Наконец она проследовала в Хайд-парк, и Фокер рванулся вперед. Зачем? Только затем, чтобы удостоиться кивка от мисс Амори и ее матушки, чтобы раз десять попасться им навстречу, чтобы строить им глазки с другой стороны канавы, где собираются всадники, когда в Кенсингтонском саду играет музыка. А что проку смотреть на женщину в розовой шляпке через канаву? И много ли пользы от кивка? Удивительно, что мужчины довольствуются такими радостями или, если и не довольствуются, столь жадно их ищут! В этот день Гарри, обычно такой разговорчивый, не обменялся со своей чаровницей ни единым словом. В молчании он смотрел, как она снова села в коляску и уехала, сопровождаемая чуть насмешливыми поклонами небольшой кучки молодых людей. Один из них заметил, что индийская вдовушка — мастерица пускать по ветру папашины рупии; другой сказал, что ей следовало бы сжечь себя живьем, а деньги оставить дочери. Еще кто-то спросил, что за птица Клеверинг, и старый Том Илз, который знал всех и каждый божий день появлялся в парке на своем сером, любезно объяснил, что имение Клеверингу досталось заложенное и перезаложенное; что за ним еще смолоду утвердилась худая слава, что он, по слухам, имеет долю в одном игорном доме, а в бытность свою в полку показал себя трусом — это уж точно.

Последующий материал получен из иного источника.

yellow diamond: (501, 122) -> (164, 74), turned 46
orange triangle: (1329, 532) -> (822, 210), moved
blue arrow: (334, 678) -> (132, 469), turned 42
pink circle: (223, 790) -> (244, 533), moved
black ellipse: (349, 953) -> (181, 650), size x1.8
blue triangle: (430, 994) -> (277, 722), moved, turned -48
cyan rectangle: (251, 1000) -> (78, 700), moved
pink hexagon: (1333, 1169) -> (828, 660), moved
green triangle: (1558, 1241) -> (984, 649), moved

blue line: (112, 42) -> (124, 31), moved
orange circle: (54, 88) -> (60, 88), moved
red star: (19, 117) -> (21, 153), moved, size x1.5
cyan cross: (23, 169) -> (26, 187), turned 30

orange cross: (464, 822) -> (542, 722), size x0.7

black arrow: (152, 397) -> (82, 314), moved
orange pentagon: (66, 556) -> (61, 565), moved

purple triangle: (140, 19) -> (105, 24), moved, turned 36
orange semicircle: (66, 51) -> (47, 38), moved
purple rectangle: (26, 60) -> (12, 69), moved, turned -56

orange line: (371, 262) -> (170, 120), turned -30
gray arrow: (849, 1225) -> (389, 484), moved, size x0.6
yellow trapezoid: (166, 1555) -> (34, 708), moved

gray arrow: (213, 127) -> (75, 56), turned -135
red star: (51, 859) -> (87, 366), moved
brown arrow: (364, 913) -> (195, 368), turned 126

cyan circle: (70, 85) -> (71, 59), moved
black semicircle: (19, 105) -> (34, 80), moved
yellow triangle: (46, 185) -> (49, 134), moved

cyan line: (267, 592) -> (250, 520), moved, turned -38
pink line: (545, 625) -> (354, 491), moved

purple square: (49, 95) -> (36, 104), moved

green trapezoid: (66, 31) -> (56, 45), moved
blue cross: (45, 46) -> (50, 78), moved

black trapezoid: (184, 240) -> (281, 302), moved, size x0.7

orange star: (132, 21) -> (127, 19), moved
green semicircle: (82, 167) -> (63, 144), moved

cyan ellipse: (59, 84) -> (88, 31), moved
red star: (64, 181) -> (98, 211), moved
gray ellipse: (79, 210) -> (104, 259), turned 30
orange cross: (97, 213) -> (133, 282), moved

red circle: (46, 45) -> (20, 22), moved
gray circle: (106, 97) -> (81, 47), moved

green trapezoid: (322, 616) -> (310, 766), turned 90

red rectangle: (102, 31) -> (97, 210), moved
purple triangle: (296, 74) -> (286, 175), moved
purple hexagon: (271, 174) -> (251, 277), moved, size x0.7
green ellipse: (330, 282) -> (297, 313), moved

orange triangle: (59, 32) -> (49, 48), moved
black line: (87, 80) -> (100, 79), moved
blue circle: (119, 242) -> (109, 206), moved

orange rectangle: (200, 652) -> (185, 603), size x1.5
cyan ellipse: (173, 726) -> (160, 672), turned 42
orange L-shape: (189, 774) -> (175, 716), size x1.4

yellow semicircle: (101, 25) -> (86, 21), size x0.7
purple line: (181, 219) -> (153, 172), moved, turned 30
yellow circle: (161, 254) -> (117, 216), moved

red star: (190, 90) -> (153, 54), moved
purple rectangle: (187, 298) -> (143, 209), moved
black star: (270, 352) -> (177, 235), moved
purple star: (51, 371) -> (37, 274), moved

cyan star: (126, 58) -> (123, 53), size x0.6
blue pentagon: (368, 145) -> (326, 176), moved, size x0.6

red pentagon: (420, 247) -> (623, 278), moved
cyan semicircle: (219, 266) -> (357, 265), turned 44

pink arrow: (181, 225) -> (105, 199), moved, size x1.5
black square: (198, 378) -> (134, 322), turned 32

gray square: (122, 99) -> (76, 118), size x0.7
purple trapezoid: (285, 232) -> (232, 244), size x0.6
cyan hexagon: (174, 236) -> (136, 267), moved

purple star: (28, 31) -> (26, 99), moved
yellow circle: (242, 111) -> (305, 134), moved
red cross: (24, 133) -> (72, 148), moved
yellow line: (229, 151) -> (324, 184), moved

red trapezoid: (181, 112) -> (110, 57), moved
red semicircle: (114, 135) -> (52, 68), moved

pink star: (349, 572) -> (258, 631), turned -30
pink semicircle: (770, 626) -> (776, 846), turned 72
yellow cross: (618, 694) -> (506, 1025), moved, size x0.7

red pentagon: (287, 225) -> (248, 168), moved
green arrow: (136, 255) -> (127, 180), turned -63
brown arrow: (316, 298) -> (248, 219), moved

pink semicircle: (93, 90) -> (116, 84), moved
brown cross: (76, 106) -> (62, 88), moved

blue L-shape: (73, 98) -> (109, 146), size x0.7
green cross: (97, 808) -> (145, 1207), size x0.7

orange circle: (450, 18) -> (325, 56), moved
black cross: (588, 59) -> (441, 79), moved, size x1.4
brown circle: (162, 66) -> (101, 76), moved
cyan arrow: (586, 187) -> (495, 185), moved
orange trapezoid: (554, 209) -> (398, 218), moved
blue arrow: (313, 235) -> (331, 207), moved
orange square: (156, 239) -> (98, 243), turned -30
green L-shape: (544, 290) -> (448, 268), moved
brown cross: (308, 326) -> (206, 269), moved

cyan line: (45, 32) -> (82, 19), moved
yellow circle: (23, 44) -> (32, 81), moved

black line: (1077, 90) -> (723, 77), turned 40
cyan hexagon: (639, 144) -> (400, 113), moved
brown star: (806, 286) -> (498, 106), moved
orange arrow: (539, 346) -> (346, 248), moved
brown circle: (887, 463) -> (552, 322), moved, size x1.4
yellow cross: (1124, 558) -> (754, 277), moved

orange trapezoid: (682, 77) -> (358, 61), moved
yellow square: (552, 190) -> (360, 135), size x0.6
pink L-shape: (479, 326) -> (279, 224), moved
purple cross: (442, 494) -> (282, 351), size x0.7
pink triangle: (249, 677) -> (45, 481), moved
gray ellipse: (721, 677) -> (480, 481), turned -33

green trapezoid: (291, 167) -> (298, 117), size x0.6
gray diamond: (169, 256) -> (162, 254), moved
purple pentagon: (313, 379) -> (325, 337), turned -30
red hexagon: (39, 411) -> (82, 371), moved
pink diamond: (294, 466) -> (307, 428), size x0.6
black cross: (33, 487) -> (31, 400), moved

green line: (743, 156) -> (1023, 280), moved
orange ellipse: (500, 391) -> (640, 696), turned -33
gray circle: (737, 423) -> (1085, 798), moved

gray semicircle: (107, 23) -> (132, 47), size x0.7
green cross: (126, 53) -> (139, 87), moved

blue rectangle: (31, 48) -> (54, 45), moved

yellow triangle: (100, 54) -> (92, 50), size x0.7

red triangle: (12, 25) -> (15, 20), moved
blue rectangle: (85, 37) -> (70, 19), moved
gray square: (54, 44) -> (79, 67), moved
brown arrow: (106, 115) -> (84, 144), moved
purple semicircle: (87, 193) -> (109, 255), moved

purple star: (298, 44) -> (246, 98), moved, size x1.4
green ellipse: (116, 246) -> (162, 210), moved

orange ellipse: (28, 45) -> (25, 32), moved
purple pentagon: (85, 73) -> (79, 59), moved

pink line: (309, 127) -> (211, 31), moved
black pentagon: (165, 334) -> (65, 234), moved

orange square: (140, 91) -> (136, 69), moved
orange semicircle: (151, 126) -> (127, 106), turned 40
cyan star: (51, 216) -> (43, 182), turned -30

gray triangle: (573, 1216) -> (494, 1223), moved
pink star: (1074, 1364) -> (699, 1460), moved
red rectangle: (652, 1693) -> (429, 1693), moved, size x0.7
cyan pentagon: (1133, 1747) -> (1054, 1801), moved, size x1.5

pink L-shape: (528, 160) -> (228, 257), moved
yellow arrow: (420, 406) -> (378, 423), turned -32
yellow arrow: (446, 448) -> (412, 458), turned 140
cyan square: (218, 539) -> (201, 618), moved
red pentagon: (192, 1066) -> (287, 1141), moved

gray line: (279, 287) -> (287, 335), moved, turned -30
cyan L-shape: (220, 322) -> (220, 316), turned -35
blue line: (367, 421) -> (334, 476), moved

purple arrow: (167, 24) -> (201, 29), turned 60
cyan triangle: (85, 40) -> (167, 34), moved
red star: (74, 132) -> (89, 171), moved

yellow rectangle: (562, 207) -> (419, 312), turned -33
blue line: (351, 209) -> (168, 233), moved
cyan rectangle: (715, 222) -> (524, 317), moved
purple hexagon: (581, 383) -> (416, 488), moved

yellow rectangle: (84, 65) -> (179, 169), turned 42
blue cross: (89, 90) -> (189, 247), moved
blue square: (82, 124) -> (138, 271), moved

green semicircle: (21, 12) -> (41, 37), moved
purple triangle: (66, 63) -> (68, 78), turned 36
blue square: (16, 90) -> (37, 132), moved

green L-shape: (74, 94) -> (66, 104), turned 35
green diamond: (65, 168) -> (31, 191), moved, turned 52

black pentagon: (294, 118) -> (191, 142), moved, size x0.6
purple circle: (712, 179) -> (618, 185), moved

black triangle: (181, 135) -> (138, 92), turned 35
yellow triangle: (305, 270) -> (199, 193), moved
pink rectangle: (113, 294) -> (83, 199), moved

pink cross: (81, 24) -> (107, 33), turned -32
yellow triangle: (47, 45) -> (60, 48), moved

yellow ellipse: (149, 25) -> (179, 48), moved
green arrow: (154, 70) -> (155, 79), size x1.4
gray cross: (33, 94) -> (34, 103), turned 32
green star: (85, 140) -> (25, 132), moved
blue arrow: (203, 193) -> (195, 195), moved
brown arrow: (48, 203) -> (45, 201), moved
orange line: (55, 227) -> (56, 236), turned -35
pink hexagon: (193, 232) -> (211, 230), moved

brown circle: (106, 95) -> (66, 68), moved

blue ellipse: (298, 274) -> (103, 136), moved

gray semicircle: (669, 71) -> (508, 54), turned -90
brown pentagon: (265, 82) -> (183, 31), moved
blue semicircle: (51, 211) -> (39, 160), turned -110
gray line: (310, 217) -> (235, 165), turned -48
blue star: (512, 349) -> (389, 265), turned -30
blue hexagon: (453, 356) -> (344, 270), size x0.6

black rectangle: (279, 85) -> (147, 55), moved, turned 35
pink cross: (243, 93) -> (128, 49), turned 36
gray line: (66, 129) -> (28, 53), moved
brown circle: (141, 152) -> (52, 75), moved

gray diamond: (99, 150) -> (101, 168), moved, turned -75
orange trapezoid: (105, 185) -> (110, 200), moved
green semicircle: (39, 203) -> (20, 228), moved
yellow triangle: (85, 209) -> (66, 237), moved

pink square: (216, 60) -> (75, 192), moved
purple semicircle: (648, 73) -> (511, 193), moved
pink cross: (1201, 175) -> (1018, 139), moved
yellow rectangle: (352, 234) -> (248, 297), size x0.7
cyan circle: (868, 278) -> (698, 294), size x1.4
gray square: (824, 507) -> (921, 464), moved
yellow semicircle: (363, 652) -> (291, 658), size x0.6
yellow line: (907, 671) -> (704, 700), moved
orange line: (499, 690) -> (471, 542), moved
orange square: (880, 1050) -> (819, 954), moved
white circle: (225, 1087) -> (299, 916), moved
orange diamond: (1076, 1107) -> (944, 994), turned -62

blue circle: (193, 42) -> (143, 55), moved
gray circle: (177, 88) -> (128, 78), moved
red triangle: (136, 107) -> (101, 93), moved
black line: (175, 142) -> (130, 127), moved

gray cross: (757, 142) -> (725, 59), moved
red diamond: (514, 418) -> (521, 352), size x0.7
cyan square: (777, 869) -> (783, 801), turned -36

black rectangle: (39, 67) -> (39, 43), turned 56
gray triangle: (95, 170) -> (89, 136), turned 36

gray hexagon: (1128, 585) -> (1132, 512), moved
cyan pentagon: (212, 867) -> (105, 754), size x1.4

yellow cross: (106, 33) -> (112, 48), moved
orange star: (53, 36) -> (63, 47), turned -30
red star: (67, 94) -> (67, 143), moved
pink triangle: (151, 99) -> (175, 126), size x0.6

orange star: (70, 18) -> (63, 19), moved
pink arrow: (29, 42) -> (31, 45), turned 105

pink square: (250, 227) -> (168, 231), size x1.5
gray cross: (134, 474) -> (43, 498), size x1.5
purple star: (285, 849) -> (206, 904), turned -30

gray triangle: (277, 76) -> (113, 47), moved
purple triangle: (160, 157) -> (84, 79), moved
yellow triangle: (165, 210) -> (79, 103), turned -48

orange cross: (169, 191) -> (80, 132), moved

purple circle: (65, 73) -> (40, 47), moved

— Он и по сей день играет, чуть не все вечера проводит в притонах, — добавил мистер Илз.
— Куда же ему и деваться от такой-то жены, — заметил некий шутник.
— Он дает превосходные обеды, — сказал Фокер, вступаясь за честь своего вчерашнего хозяина.
— Охотно верю. И, скорей всего, не приглашает Илза, — подхватил шутник. — Эй, Илз, вы бываете на обедах у Клеверинга… у бегум?
— Я?! — вскричал мистер Илз, который пошел бы обедать к самому Вельзевулу, если бы знал, что он держит хорошего повара, а потом малевал бы своего хозяина страшнее, чем он создан природой.
— А почему бы и нет, хоть вы и черните его напропалую, — продолжал шутник. — Говорят, у них бывает очень мило. Клеверинг после обеда засыпает, бегум сильно веселеет от вишневки, а молодая девица поет романсы молодым людям. Она ведь хорошо поет, верно, Фокер?
— Еще бы! Понимаете, Пойнц, — она поет как… ну, как это называется?.. Как русалка, только их как-то не так зовут.
— Никогда не слышал, чтобы русалка пела, — отвечал шутник Пойнц. — Кто слышал, как поют русалки? Илз, вы старый человек, вы их слышали?
— Черт побери, Пойнц, не издевайтесь надо мной, — сказал Фокер, весь красный и чуть не плача. — Вы ведь понимаете, кого я имею в виду — ну, эти у Гомера. Я же никогда не говорил, что я ученый.
— Никто вас в этом и не обвиняет, милейший, — возразил Пойнц, и Фокер, пришпорив лошадь, поскакал по Роттен-роу, в вихре разнообразных чувств, желаний, обид. Да, он жалел, что ничему не учился в школьные годы, а то он натянул бы нос всем этим нахалам, что вертятся вокруг нее, и говорят на иностранных языках, и пишут стихи, и рисуют ей в альбом картинки, и все такое. "Что я перед нею? — думал маленький Фокер. — Она — сплошная душа, ей написать стихи или сочинить музыку — все равно что мне выпить кружку пива… Пива? Черт возьми, я только на это и гожусь, чтобы пить пиво. Несчастный невежда, у меня только и есть за душой, что "Портер Фокера". Я загубил свою молодость, все латинские переводы за меня писали товарищи. И вот вам, пожалуйста. Ох, Гарри Фокер, каким же ты был болваном!"
Под этот скорбный монолог он проскакал до конца Роттен-роу и, свернув на проезжую дорогу, чуть не налетел на вместительную старинную семейную колымагу. Он бы и не обратил на нее внимания, но тут веселый голосок прокричал: "Гарри! Гарри!" — и, подняв голову, он узрел свою тетку леди Рошервилль и двух ее дочерей, из которых та, что окликнула его, была его суженая, леди Энн.